Goal of the exercise>
Go through the records and show each line where the word "Left" occurs.

Records from a collection:
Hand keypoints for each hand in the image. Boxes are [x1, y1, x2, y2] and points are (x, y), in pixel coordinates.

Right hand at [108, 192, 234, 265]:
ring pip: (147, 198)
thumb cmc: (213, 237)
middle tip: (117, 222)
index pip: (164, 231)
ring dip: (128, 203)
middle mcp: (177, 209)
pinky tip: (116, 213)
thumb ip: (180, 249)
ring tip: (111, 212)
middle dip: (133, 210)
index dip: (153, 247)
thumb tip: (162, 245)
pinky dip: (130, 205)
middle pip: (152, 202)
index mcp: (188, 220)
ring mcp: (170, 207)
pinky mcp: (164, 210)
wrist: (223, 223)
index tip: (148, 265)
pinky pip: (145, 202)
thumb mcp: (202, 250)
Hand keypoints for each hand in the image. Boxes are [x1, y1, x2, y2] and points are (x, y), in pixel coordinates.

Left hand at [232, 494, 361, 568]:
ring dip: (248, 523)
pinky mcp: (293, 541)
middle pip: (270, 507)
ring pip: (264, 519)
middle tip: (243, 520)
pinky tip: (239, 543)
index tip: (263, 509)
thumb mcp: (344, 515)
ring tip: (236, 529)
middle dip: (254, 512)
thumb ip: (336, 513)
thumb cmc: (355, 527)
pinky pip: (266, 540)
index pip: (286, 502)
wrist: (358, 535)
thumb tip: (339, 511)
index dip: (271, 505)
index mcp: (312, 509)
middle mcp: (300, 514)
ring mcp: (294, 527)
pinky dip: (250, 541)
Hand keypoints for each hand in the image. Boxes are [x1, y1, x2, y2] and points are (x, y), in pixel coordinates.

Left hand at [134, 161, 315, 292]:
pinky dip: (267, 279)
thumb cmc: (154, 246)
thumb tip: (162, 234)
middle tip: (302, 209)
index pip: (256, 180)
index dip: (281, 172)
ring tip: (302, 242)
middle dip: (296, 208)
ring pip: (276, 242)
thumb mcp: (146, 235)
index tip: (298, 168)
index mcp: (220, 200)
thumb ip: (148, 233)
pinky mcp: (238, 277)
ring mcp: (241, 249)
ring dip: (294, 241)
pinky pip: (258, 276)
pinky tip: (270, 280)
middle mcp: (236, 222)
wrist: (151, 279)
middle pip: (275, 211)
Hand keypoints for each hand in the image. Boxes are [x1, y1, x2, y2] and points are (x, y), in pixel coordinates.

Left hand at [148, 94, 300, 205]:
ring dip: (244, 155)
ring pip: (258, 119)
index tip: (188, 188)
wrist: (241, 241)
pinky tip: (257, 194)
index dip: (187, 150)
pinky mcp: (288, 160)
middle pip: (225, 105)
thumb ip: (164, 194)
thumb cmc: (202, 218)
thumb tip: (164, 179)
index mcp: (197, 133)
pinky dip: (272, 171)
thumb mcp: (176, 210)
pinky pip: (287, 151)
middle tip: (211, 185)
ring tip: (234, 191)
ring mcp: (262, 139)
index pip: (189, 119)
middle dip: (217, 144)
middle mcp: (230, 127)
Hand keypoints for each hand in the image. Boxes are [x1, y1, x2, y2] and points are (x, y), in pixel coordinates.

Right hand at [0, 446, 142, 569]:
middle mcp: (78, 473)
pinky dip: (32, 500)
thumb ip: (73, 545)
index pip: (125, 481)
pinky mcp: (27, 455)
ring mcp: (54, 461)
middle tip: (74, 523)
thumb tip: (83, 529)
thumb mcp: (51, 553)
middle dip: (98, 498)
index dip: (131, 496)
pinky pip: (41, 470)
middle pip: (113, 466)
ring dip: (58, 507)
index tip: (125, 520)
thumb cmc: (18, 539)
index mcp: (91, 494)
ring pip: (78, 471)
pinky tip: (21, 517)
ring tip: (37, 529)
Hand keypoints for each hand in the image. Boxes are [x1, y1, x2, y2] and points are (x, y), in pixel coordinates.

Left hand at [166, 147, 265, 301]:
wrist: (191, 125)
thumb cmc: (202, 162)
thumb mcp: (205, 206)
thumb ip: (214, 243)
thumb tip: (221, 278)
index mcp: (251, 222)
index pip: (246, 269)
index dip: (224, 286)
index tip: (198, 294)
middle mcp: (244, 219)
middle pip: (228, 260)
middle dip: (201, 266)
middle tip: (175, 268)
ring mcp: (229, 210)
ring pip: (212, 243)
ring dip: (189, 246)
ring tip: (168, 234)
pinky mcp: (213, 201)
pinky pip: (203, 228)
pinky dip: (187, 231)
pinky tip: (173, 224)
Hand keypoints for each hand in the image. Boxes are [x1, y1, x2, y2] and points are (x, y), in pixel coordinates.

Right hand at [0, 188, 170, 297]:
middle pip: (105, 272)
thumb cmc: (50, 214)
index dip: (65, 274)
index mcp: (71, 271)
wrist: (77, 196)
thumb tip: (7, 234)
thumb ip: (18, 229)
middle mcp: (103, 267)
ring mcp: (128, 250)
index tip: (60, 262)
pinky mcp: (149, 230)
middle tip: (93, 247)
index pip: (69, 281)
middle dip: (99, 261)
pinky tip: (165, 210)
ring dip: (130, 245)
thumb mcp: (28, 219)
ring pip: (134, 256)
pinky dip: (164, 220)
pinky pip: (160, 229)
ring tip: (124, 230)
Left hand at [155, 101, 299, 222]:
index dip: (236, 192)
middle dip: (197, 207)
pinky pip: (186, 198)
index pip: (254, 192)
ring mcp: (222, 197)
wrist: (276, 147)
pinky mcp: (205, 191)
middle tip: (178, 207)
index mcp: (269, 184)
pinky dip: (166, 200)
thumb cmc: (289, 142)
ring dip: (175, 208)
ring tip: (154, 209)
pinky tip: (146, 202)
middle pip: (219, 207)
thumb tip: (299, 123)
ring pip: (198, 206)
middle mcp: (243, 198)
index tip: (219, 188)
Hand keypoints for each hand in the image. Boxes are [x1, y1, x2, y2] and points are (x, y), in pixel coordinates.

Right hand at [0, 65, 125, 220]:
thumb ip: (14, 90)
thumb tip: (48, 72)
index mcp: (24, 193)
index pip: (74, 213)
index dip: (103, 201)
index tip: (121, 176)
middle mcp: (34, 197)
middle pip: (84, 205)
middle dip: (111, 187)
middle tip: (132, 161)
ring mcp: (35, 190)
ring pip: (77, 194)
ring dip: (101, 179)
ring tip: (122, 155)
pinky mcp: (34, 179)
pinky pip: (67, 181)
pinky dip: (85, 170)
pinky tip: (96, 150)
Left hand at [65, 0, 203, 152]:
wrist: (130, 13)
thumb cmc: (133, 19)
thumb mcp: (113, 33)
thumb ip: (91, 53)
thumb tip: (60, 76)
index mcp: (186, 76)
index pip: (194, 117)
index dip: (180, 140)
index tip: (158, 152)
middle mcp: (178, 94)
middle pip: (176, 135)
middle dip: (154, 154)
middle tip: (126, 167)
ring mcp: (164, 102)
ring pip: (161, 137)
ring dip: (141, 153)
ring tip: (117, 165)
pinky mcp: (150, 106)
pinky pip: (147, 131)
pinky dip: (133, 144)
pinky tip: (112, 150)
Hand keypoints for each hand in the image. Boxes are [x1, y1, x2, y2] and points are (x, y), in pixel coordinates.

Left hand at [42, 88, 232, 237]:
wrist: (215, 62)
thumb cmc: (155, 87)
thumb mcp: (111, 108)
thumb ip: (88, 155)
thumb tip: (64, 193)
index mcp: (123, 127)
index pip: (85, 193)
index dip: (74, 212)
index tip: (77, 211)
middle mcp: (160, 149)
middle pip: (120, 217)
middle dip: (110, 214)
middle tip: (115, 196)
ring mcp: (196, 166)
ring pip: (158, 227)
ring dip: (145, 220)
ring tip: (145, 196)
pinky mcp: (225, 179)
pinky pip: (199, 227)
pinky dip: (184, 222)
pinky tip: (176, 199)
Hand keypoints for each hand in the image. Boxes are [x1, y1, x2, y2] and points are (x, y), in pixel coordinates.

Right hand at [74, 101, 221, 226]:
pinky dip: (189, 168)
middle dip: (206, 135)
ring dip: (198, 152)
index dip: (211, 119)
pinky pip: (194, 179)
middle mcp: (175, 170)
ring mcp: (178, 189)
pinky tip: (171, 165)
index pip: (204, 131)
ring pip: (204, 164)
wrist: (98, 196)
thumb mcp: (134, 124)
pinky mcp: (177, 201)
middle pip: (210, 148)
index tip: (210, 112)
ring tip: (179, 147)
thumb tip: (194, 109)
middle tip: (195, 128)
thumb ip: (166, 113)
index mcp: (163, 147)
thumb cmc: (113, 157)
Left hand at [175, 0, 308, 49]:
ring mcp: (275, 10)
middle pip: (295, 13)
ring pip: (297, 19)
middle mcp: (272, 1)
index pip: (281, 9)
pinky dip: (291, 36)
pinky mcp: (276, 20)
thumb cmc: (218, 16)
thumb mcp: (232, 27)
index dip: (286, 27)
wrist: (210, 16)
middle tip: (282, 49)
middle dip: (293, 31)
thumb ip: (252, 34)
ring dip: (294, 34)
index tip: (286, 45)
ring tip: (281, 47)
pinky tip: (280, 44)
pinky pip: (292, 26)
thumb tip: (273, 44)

Output for this task>
Left hand at [232, 494, 361, 568]:
Left hand at [134, 161, 315, 292]:
Left hand at [148, 94, 300, 205]:
Left hand at [166, 147, 265, 301]:
Left hand at [155, 101, 299, 222]:
Left hand at [65, 0, 203, 152]:
Left hand at [42, 88, 232, 237]:
Left hand at [175, 0, 308, 49]:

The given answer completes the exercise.